● **Information supplied**:
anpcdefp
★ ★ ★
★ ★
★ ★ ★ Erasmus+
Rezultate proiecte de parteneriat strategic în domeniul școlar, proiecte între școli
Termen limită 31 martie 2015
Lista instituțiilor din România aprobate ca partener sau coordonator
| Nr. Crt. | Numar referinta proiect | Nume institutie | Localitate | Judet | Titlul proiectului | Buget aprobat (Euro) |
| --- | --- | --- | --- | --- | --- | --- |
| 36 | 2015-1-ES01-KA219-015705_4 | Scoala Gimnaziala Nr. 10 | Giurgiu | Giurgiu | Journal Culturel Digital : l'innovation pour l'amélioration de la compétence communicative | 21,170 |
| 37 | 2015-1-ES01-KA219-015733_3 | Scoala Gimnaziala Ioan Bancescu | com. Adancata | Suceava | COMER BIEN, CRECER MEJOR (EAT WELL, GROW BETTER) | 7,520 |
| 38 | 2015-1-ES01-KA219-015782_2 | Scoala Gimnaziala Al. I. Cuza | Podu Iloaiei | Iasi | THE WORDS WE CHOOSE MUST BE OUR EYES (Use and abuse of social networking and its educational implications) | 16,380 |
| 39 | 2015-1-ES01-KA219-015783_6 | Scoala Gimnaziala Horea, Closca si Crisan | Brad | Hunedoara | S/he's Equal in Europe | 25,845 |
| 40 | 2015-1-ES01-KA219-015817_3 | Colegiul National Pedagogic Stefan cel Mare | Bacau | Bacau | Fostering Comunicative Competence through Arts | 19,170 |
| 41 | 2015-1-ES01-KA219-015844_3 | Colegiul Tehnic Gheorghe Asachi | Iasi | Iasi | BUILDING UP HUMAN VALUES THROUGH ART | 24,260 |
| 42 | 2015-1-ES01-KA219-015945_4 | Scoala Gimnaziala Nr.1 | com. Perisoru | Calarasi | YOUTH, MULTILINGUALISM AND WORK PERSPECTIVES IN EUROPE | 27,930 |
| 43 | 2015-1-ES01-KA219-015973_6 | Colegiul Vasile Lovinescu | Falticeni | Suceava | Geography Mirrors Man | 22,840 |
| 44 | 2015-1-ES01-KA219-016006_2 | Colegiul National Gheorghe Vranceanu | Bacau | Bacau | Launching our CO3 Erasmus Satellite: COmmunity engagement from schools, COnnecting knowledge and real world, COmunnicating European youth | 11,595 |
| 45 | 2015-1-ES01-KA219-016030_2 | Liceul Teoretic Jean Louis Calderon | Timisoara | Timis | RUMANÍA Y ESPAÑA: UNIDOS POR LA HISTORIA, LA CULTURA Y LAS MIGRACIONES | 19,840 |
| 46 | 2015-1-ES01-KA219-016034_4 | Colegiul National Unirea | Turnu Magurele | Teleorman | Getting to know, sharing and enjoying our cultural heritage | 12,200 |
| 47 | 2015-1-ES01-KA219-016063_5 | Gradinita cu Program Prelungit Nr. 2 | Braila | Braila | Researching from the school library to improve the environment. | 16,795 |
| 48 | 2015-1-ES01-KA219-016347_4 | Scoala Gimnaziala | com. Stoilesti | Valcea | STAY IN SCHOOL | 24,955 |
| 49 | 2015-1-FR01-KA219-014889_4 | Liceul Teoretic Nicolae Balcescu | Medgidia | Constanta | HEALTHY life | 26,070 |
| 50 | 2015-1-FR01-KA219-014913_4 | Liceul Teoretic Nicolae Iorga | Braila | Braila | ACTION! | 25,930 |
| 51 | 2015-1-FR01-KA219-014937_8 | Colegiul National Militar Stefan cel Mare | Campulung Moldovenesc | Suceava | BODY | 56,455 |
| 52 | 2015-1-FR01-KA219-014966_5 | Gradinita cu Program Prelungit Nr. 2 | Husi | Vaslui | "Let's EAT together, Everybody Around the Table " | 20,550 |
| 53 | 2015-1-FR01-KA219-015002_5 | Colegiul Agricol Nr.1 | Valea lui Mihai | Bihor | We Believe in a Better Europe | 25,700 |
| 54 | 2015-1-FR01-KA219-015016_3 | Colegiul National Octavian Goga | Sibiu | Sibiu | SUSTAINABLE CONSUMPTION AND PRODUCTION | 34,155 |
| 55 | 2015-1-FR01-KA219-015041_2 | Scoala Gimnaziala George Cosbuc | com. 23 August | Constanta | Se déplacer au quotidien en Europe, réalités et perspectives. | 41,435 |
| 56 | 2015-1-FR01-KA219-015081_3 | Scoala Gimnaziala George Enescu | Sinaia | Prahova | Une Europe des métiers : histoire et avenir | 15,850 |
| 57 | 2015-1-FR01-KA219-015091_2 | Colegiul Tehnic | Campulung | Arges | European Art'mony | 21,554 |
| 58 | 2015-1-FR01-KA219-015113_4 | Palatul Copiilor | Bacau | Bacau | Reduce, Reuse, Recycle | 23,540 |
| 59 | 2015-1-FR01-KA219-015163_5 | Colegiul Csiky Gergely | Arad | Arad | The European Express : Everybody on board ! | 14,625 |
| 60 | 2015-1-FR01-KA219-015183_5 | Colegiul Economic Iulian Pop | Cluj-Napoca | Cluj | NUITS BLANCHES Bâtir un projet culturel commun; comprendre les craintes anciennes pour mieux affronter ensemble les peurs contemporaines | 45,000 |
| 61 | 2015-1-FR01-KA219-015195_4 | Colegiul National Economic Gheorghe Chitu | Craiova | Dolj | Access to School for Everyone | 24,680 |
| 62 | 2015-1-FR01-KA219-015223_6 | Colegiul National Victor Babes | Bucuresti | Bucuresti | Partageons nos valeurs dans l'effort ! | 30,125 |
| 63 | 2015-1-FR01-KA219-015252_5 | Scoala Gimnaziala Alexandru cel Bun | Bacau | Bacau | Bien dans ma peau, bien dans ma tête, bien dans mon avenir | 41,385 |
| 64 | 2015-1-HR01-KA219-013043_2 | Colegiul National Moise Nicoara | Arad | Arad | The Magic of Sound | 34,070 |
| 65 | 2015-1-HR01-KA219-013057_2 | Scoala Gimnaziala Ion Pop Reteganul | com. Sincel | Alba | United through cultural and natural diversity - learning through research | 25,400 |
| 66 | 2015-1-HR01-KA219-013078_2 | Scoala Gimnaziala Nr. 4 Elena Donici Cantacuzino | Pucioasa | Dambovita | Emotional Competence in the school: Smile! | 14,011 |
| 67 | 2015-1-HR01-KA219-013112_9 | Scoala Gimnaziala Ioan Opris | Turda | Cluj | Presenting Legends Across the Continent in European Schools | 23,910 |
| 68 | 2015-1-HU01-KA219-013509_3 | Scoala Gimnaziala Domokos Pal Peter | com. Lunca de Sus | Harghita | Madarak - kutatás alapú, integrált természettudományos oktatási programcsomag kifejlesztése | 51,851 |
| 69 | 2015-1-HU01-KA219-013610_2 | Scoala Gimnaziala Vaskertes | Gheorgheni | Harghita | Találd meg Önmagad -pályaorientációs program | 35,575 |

● **Work to complete**: Every line of the listing that holds the word "Constanta" is to be found and copied.

● **Answer to the exercise**:
| 49 | 2015-1-FR01-KA219-014889_4 | Liceul Teoretic Nicolae Balcescu | Medgidia | Constanta | HEALTHY life | 26,070 |
| 55 | 2015-1-FR01-KA219-015041_2 | Scoala Gimnaziala George Cosbuc | com. 23 August | Constanta | Se déplacer au quotidien en Europe, réalités et perspectives. | 41,435 |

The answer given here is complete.